> AIM OF THE EXERCISE: Go over each line of the entries below, count those with "безопасность", and give only the count.

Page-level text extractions
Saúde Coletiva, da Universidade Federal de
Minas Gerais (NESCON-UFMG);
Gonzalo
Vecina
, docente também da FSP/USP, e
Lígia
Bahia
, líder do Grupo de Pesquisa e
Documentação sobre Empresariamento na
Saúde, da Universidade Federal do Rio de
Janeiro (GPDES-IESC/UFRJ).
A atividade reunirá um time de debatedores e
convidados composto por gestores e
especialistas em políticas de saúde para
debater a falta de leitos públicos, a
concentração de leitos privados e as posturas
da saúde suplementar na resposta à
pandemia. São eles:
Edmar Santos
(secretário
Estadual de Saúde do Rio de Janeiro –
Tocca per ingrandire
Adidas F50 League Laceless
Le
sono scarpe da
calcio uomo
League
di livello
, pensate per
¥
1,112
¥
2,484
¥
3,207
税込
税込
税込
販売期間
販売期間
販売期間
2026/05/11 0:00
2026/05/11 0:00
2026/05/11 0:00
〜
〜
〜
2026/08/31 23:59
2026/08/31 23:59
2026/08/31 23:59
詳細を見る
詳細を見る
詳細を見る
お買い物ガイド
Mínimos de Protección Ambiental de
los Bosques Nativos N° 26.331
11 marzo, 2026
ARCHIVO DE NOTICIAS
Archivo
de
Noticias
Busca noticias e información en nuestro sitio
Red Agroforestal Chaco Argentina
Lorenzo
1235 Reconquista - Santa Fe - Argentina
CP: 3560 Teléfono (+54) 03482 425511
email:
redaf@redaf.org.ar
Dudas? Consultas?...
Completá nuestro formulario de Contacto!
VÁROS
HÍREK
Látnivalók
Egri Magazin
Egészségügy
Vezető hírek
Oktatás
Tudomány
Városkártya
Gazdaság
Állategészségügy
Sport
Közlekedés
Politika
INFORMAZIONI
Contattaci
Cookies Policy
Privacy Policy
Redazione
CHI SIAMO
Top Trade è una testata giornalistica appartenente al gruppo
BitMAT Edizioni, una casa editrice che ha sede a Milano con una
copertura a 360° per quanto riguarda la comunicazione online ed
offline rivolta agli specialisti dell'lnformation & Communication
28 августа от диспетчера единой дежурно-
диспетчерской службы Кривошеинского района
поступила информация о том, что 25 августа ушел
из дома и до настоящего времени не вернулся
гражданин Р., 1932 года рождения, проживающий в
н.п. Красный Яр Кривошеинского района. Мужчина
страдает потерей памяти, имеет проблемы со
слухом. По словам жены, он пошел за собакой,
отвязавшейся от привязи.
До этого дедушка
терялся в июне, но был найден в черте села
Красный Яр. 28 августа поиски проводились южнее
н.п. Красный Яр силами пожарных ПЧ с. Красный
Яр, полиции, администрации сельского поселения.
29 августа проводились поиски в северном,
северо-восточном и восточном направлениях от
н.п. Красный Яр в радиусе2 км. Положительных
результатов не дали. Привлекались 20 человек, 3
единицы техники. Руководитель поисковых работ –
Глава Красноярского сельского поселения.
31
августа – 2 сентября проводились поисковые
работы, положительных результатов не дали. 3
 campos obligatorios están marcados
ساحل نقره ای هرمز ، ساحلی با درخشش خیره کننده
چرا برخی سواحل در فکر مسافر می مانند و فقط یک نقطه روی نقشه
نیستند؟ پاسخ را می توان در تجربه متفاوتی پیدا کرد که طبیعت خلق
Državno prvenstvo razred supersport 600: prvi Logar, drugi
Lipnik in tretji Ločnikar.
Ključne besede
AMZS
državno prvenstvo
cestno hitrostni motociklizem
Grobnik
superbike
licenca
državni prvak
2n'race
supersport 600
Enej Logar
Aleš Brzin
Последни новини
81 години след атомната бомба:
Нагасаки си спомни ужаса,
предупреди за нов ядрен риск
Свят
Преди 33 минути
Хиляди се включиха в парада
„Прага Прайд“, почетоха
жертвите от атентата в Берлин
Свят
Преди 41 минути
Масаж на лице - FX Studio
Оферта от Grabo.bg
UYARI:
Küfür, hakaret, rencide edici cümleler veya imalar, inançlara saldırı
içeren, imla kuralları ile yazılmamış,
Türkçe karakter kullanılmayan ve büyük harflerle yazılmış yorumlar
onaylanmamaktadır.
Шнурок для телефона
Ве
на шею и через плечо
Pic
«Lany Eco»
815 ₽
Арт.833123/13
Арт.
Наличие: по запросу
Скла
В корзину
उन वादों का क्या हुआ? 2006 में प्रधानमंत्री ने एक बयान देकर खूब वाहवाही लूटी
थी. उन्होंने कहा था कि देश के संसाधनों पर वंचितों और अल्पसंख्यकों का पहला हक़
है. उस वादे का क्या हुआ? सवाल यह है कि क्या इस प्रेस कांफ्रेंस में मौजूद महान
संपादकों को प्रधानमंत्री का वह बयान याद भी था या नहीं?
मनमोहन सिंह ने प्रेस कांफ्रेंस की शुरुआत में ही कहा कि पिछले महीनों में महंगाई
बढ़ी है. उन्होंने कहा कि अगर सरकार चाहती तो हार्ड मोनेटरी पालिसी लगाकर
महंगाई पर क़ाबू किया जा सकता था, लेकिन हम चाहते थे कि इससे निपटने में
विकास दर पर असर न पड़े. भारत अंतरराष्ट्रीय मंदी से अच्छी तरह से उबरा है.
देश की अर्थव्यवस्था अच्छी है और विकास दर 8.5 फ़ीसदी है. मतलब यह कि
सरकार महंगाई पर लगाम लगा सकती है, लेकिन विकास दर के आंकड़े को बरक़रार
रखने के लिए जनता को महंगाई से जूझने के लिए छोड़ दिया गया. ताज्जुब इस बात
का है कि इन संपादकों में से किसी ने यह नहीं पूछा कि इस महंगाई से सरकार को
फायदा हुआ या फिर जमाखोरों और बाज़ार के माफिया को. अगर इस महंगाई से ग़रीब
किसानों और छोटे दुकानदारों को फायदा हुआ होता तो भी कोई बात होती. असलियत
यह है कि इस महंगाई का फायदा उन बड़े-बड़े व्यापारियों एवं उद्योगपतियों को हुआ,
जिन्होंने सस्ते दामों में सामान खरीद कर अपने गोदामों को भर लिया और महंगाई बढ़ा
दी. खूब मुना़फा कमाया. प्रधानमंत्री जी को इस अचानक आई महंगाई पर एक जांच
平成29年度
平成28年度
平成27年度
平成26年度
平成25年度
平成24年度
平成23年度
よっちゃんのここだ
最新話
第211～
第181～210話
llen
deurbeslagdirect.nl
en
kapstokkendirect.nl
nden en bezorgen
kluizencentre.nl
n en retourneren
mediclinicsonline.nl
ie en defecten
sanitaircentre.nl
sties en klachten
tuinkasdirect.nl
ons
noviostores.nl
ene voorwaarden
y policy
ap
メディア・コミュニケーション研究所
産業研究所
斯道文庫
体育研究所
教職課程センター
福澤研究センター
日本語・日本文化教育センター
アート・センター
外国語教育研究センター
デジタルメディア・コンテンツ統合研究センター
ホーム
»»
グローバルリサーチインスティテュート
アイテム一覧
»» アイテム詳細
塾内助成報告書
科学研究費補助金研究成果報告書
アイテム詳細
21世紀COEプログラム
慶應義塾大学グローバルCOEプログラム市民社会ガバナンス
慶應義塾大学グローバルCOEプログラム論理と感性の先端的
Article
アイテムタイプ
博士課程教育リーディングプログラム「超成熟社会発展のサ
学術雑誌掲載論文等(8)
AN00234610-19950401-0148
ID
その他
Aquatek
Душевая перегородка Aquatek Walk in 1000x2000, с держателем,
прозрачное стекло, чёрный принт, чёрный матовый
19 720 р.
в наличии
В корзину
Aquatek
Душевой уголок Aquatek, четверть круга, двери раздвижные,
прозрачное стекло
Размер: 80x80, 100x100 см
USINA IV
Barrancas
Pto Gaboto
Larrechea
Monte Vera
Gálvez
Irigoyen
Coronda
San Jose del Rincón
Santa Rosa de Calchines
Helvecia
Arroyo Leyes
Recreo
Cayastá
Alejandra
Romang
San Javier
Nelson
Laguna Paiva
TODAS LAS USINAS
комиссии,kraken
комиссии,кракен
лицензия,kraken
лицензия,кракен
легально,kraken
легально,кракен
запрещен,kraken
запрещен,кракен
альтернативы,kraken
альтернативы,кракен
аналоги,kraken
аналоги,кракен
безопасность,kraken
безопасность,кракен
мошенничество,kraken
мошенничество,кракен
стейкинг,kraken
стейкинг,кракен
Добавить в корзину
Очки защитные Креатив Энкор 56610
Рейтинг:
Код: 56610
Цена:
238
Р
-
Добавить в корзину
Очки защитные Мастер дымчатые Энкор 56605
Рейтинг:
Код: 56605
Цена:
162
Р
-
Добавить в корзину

> RESPONSE BELOW: 2